He aqui una cita de Internet:

"I would imagine the effects of heat and time would be well documented in respect of the electronic components used in let us say an amplifier - and the designer is aware of this at the design stage, and thus the piece of equipment is made to perform best at a certain temperature and after a certain amount of heat cycles. That is most likely the reason for IMPROVEMENT after burn/break in.


Well, since you seem to be someone who accepts the word of those who are professionally involved with a given industry, as you are with your gaskets, let me tell you something that I've picked up from my ~20 years in the electronics business.

Yes, the effects of heat and time are well documented in the case of electronic components - and basically, there isn't a damned thing out there that gets better with age. No one designs circuits such that they'll "perform best...after a certain amount of heat cycles". There's simply no way to DO this. Component values DO change somewhat with temperature, but you do NOT design consumer electronics gear such that everything has to be expected to come together at a given temperature or age. You design circuits so they'll work within spec over the entire range of expected component behaviors; circuits are designed to be tolerant of variations, including variations with temperature, age, or (sometimes most importantly) just from one part to another within a production run. (It's pretty easy to find resistors matched within 1%, but, just f'rinstance, it's damned
near impossible to find tubes or transistors that have such tight tolerances on THEIR specs.)

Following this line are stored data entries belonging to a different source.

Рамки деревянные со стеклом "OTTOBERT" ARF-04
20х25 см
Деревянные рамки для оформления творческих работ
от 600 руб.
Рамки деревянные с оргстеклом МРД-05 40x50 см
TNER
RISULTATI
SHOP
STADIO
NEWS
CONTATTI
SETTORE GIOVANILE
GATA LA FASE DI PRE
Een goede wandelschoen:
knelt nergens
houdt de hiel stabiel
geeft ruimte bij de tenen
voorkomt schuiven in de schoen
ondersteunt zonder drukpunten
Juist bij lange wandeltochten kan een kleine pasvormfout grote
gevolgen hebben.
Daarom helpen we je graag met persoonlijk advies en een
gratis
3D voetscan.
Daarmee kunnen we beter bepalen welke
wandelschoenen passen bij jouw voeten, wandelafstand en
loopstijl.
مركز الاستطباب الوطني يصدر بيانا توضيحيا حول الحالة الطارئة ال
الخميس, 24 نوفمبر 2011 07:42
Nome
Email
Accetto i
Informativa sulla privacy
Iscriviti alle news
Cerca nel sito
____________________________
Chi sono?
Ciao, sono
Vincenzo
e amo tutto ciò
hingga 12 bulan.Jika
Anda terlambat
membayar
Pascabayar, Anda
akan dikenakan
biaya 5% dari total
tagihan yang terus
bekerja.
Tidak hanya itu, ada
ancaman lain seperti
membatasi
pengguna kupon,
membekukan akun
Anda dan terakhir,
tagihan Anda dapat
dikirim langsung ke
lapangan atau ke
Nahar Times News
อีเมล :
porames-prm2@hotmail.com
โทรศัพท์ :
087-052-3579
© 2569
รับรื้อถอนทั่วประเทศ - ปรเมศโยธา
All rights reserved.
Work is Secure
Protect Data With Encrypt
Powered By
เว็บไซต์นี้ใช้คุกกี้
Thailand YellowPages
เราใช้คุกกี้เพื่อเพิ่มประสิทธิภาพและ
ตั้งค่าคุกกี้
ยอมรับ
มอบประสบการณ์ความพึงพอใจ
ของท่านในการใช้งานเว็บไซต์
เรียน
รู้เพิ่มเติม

There's not an electrical engineer worth his salt ANYWHERE who would consciously TRY to make a design somehow "fix itself" N hours into its lifetime. You design it such that it behaves properly no matter WHAT the components do, within their expected variations. The only exceptions to this are very specialized applications, and for those you normally have to have an engineer along to babysit the product every step of the way.

Now, does this mean that nothing audibly changes with warm-up? Of course not; we DO design things, or more typically ADJUST them, such that they're working correctly after thermal stabilization. That IS, after all, where your product is going to spend most of its life. But it doesn't take THAT long to warm up (to reach thermal equilibrium), and that doesn't have ANYTHING to do with the notion of "break in".

Oh, and is it common for manufacturers to "burn in" products? Yes, but THAT is to improve RELIABILITY, not performance. Grab a copy of any decent quality assurance handbook, and look up the terms "infant mortality" and "bathtub curve". All a burn-in is trying to do is to keep too many of those products from being shipped back to you; it's cheaper to catch the early failures in the factory. Seems to annoy the customers less, for that matter...:-) "


A la vista de esto, ¿el rodaje es de los aparatos o de nuestros oidos respecto de los aparatos, o ambos?